Effects of removal of individual supernumerary membrane subunits on human ATP synthase. Shown are relative abundances of subunits and forms M1, M2, and M3 of IF₁ in immunopurified ATP synthase and vestigial complexes, from clonal cells. (A) HAP1-Δe. (B) HAP1-Δf. (C) HAP1-Δg. (D) HAP1-ΔDAPIT. (E) HAP1-Δ6.8PL. The histograms, derived from SI Appendix, Fig. S5 and Datasets S1–S10, are the median values of both relative abundance ratios determined for proteins found in complementary SILAC experiments. Error bars show the range of the two values. IF₁-M1, -M2, and -M3 are different mature forms of IF₁, and f-1 and f-2 are isoforms of subunit f (Swiss-Prot P56134). Similar experiments conducted on mitoplasts are presented in SI Appendix, Fig. S6.

Fig. 5.

Oligomeric states of ATP synthase and vestigial forms in HAP1 cells. ATP synthase and vestigial complexes were extracted at various digitonin/protein (g/g) ratios indicated above the lanes, from mitoplasts of HAP1-WT, -Δe, -Δf, -Δg, -ΔDAPIT, and -Δ6.8PL cells. Extracts were fractionated by BN-PAGE, and complexes were revealed by Western blotting with antibodies against various subunits of ATP synthase: β subunit (A), b subunit (B), γ subunit (C), and d subunit (D). Citrate synthase (cs) served as a loading control.

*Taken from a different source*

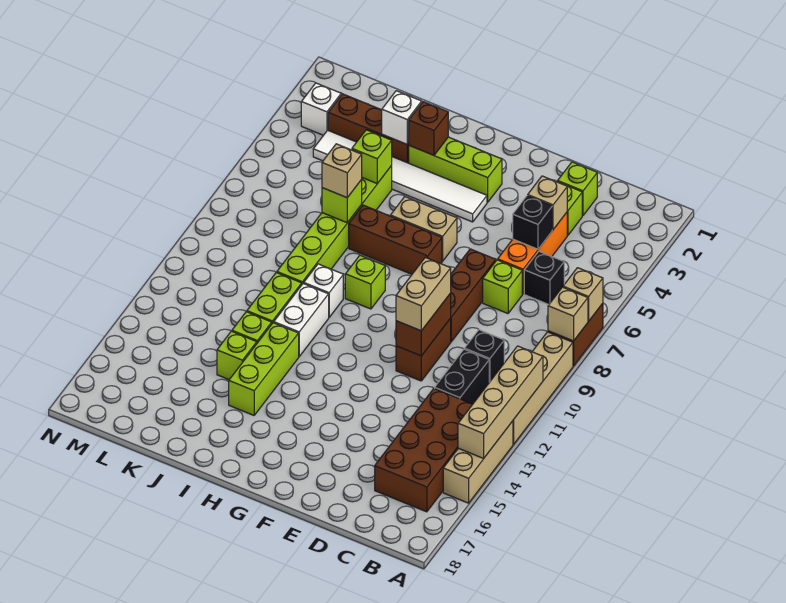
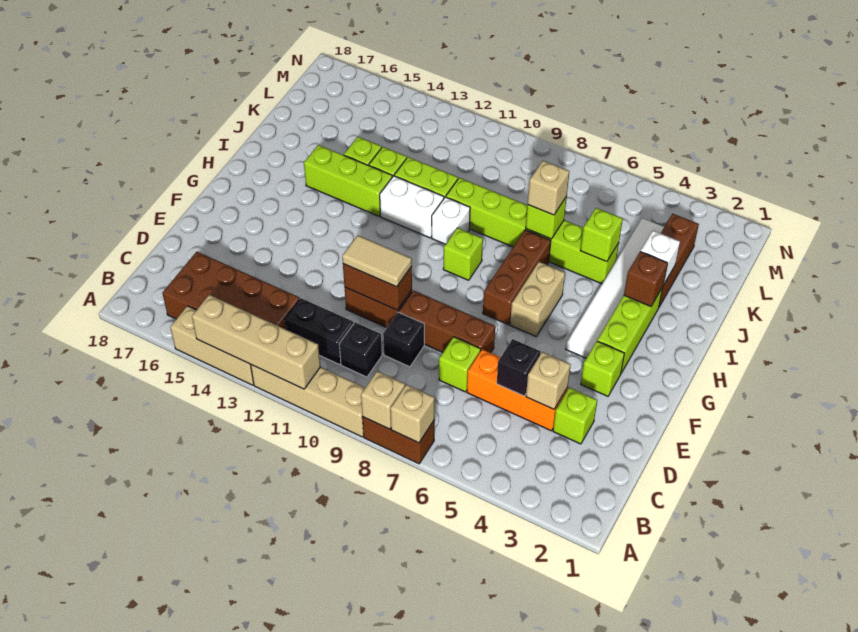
black 1x1 brick [524,251,564,305] -> black 1x1 brick moved to [383,312,424,367]
lime 1x1 brick [558,162,597,216] -> lime 1x1 brick moved to [581,341,624,396]
tan 1x2 brick [396,257,451,331] -> tan 1x2 tile [342,235,412,287]
white 1x1 brick [301,83,341,135] -> none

The positions of the complexes are indicated on the left; d, dimers; m, monomers; o, oligomers; s1, F₁-c₈ subcomplexes; s2, subcomplexes containing subunits b, e, and g.

Fig. 6.

Pathway of assembly of the membrane domain of human ATP synthase. (A–D, F, and G) Intermediate vestigial complexes and subunit compositions characterized from mitochondria of clonal cells: HAP1-Δb or -ΔOSCP (A), HAP1-Δe or -Δg (B), HAP1-Δf (C), HAP1-Δc (D), HAP1-Δ6.8PL (F), and HAP1-ΔDAPIT (G). (E) Vestigial complex from the mitochondria of ρ⁰ cells. The horizontal black lines denote the boundaries of the inner mitochondrial membrane. (H) The complete monomeric ATP synthase.

Fig. 7.

Structure of the dimeric F_o domain of the ATP synthase from S. cerevisiae (17). The c₁₀ ring is in gray, and other subunits are colored and identified on the structures. In A and B, the two associated monomers are viewed from the matrix and from the intermembrane space, respectively. The interface between monomers is formed mainly by the two ATP6 (or a) subunits and by the two j subunits. Here it is proposed that subunit j and the human 6.8PL (labeled 6.8) are orthologs. It is also proposed that subunit k is the ortholog of human DAPIT, and that these subunits aid the formation of oligomeric structures consisting of rows of dimers along the edges of the mitochondrial cristae.